I always love being able to share wonderful sories of empowerment, growth and determination of the girls we have the pleasure of working with at AusCam. I am always so proud of their achievements so it is wonderful to be able to share with you also as our friends and donors so you can also be excited about their achievements.

Our Girls Empowerment & Mentoring Clubs (GEM ) has been a part of AusCam since 2015 and were established in local Government schools as a platform to empower and equip adolescent girls to lead their own groups where they can learn, share and interact through peer to peer support so that they can be better developed to help themselves and contribute to society. The Clubs act as a support system for girls to come together and discuss various topics and challenges they face at school or home and also encourage the leaders to pursue a form of community service to develop their skills while helping others at the same time. The Clubs encourage skill development including leadership skills, time management and self-confidence while also focusing on topics that are typically void in society such as gender-related issues, menstrual health, general health and mental health.

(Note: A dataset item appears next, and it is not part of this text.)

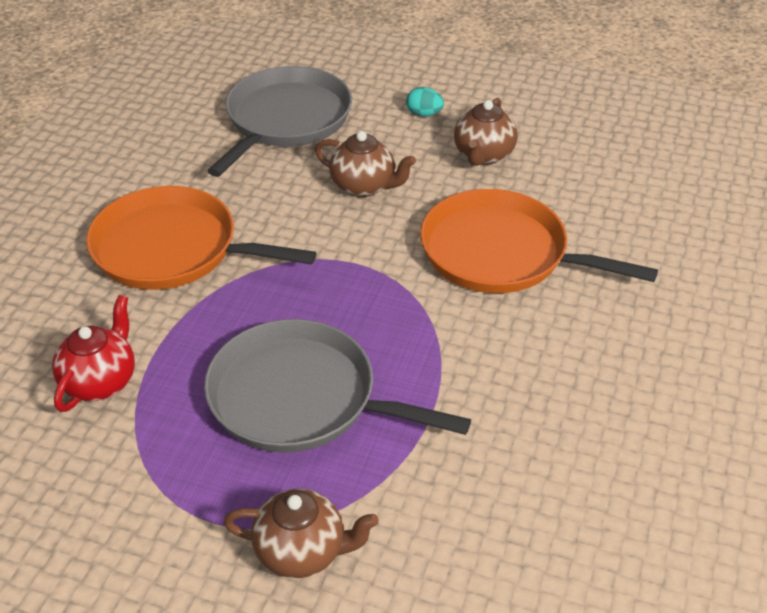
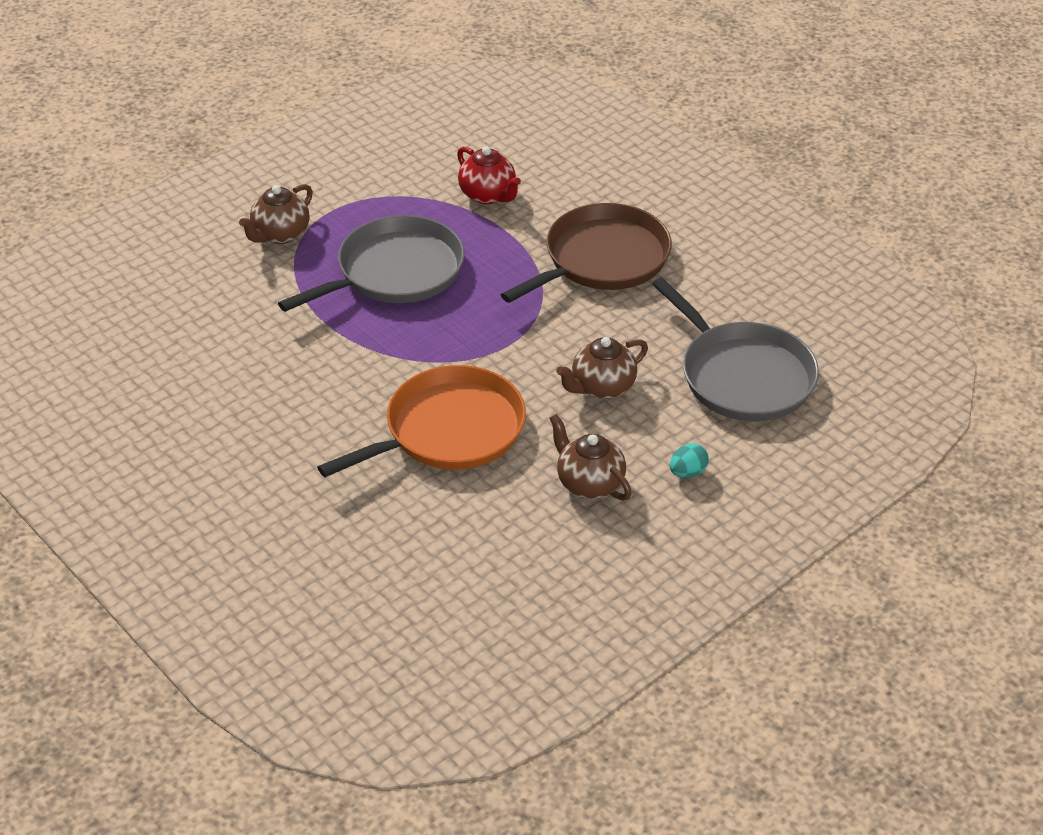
camera: 120 degrees right, 0 degrees up
orange pan [86,186,317,290] -> brown pan [501,203,672,303]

Girl Club #4 is led by three of our senior girls who have been with AusCam for several years. Together they act as role models for the younger club members at their school demonstrating how they too can make a difference in society. 

The Club leader is 20 year old Sophea who aims to pursue social work as a future career. She is assisted by sub leader, Suyeng also 20 years old, who hopes to become a dentist and acting as finance manager is 20 year old Sokea, an aspiring accountant. Together they hold regular meetings and organise different group activities for the 13 members.

Upon organising a consultation in a slum area located nearby a local landfill, the Girl Club leadership team witnessed a high number of children suffering from avoidable illnesses and infections. Thereby realising a primary issue in this area was a lack of knowledge on basic hygiene practices.In order to understand why this is such a pressing issue in the area, the team conducted thorough research speaking with various members of the community to conclude that poverty and a lack of education to be the primary factors of poor hygiene. For instance, parents are working long days trying to earn enough money to support their families therefore, sacrificing the time to take proper care of their children and teach them basic life skills.

Once the Club leaders had completed their research they began to think about how to address this issue which required further research in their spare time which was made more challenging with limited access to computers and the internet. However, the girls managed to produce a detailed proposal with a problem statement and budget submitting it to the AusCam Girls Club Mentor for approval of funding and general support. The leaders also took it upon themselves to meet with district authorities to gain permission in running this type of seminar in the selected community.

Although Sophea, Suyeng and Sokea were nervous before the seminar they managed to engage the group of 34 children throughout the entire session. Suyeng said, “Before this, I had no experience of public speaking but I found it came naturally to me even though I was originally afraid to lead a group discussion.” The girls spoke about hand washing before eating, regularly bathing, cutting their nails and brushing their teeth.

Half way through the session, the girls club leaders found parents of the children were also joining the seminar and listening intently to the information being shared by them. Following the seminar, the girls received strong positive feedback from everyone in attendance especially from AusCam staff members who came prepared to assist the girls but ended up only observing.

After the success of implementing this project organised entirely by the Girl Club, the leader Sophea stated, “We have many more ideas we would like to carry out in the future but for now we must focus on our studies with our final year 12 exams approaching shortly”.

How proud we are of them. They are the future women leaders of Cambodia.